Les éditions Les Bons Caractères publient, en 2022, le témoignage de
Désiré Nogrette, qui détaille sur 261 pages (annexes comprises) ses années de "lutte heureuse".
Mais de quelle(s) lutte(s) parle-t-on ? Car elles s'écrivent au pluriel. "La vie, c'est un combat et, comme vivre c'est lutter, alors autant lutter utilement, pour améliorer la vie des exploités en vue de se débarrasser de cette société d'exploitation de l'homme par l'homme, qui laisse végéter les uns dans la misère pour que d'autres gaspillent, se goinfrent dans une boulimie d'opulence bien dérisoire"(p. 216).
Le ton étant donné, on ne peut que constater la succession de(s) luttes, depuis l'enfance de l'auteur, en passant par la guerre d'Algérie, et surtout le récit très exhaustif des années où il travailla à l'usine Chausson (1964-1990).
Sur ce dernier point,
Désiré Nogrette tente de nous immerger dans plusieurs évènements-clés : 1968 mais surtout, la grève qui dura 3 mois en 1975, qu'il documente avec ferveur, tracts et photos à l'appui.
Au delà de la violence des rapports de force entre patronat et ouvriers, on y découvre des aspects sans doute moins connus, et notamment les conflits larvés ou franchement ouverts entre le PC, la CGT, la CFDT, l'hebdomadaire Voix ouvrière devenu Lutte ouvrière et le reste des ouvriers non syndiqués (militant VO puis LO, exclu de la CGT en 68, D. N. a ensuite rejoint la CFDT).
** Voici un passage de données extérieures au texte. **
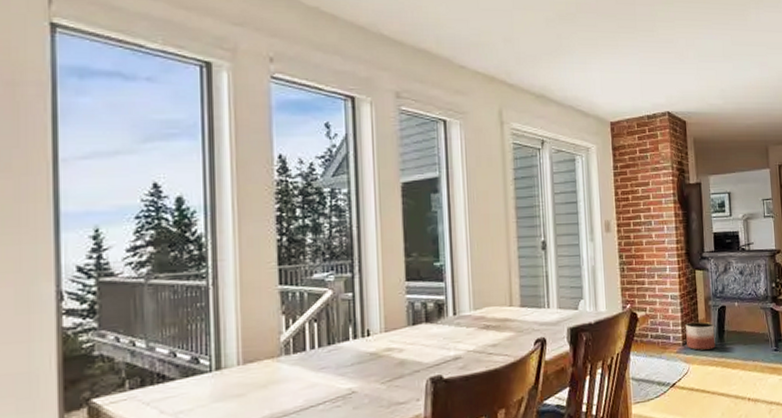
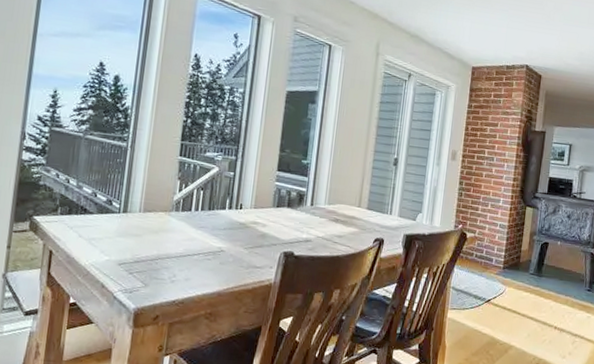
planter: present [685,321,716,351] -> none [506,250,535,278]

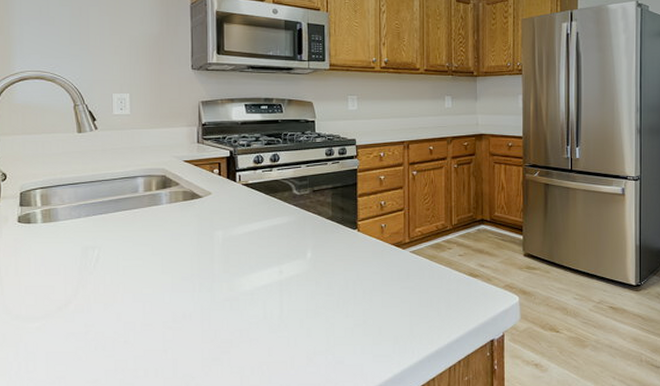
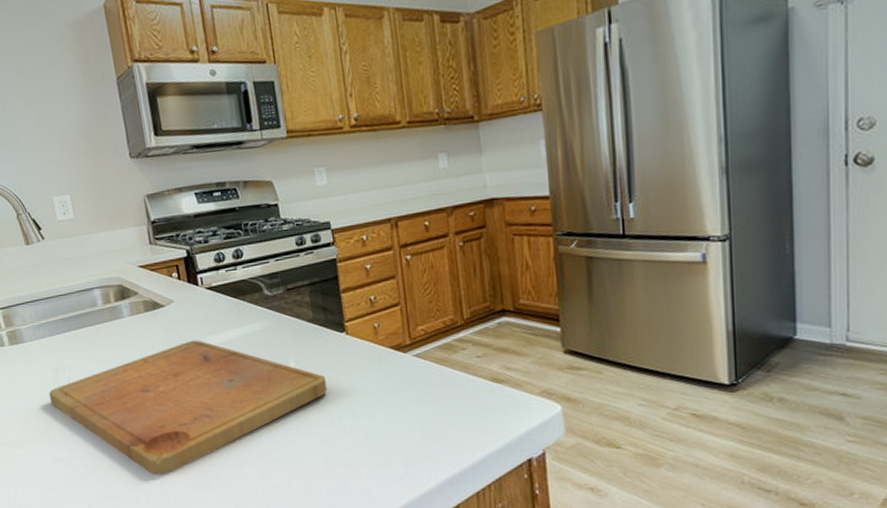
cutting board: none [74,228,337,350] -> present [48,340,328,475]

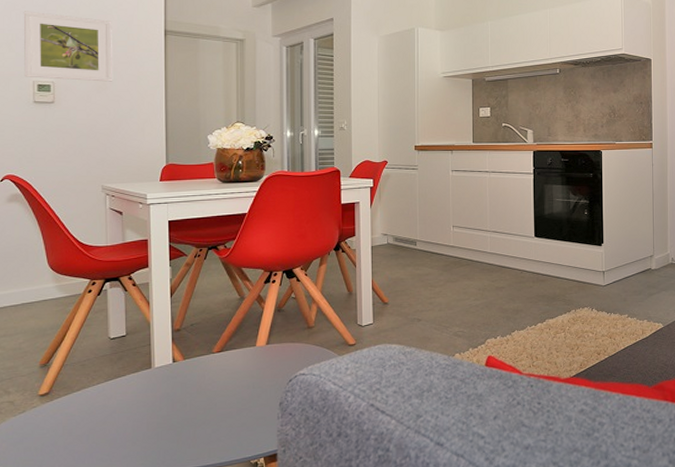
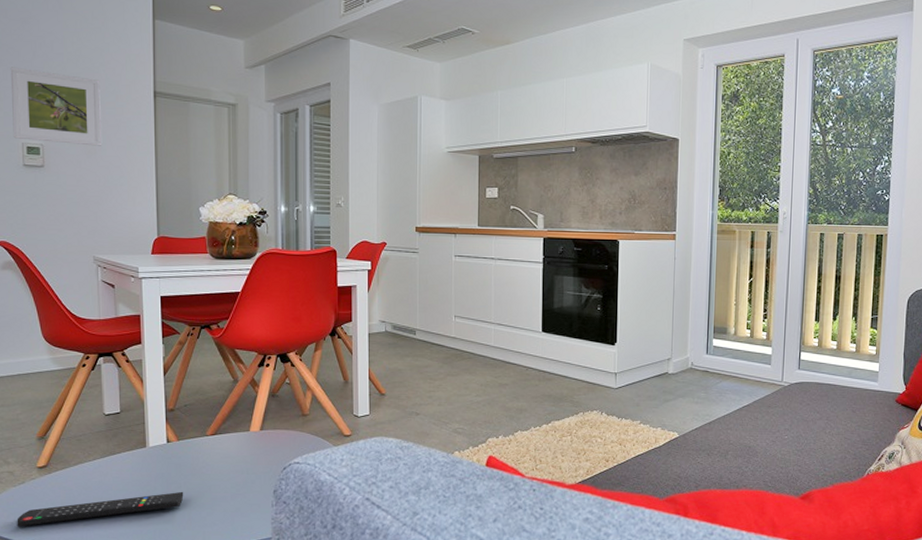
remote control: none [16,409,189,457] -> present [17,491,184,527]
Fait plus étonnant encore : la solidarité extraordinaire entre grévistes français et immigrés ("L'ambiance était chaleureuse, les interventions les plus importantes étaient traduites en trois langues : arabe, wolof (Sénégal et Mauritanie) et bambara (Mali)", p. 112) mais aussi avec la population de Genevilliers et d'autres délégations de travailleurs. le rôle saillant et l'organisation exemplaire des Comités de grêve offrent une belle leçon de démocratie participative.
En bémol, on peut reprocher à l'auteur une plume quelque peu désincarnée : l'ouvrage est une succession de petits paragraphes ou épisodes, qui se lit donc très vite, mais qui aurait mérité (en dehors des chapitres sur 1975) davantage de détails, mise en perspective ou tout simplement... d'émotions. Car tout est extrêmement descriptif ; on croirait lire un journal de bord, et non la biographie d'un ouvrier soucieux de nous convaincre que l'on peut "
vivre heureux en luttant". Autre bémol plus personnel : si de nombreux sites Chausson sont évoqués, celui de Creil* n'est que brièvement mentionné (pas de chance, c'est celui au sein duquel mon grand-père a travaillé plusieurs années et qui m'intéressait particulièrement). Les chapitres consacrés aux années 90 sont trop courts : dommage qu'on en sache pas plus sur les mouvements ouvriers qui ont accompagné la douloureuse restructuration du groupe, car même si je comprends que l'auteur n'était plus dans le "système" (il a fait de l'intérim de 90 à 94), on aurait aimé savoir ce qu'il est/était advenu de ses camarades de lutte...
En conclusion, je recommande ces anecdotes de vie à toutes celles et à tous ceux, ouvriers ou non, qui s'interrogent sur le monde du travail, ainsi que sur l'histoire politique et syndicale française, et qui cherchent peut-être à "travailler sans peur en se faisant respecter... [tout] en souriant discrètement". Merci à Babelio et à l'éditeur pour l'envoi de ce livre dans le cadre de la dernière opération Masse Critique.
* Chausson, en 1975, appartient à quatre actionnaires principaux : Renault 19%, Peugeot 19%, Ferodo 17% et Chausson 13%. [...] À Asnières, on compte 2 200 travailleurs, cadres compris". À Genevilliers, 4 500, à Meudon, 600, à Maubeuge, 2 200, à Reims, 2 000 et à Creil, 4 000. D'après la page 95 du livre.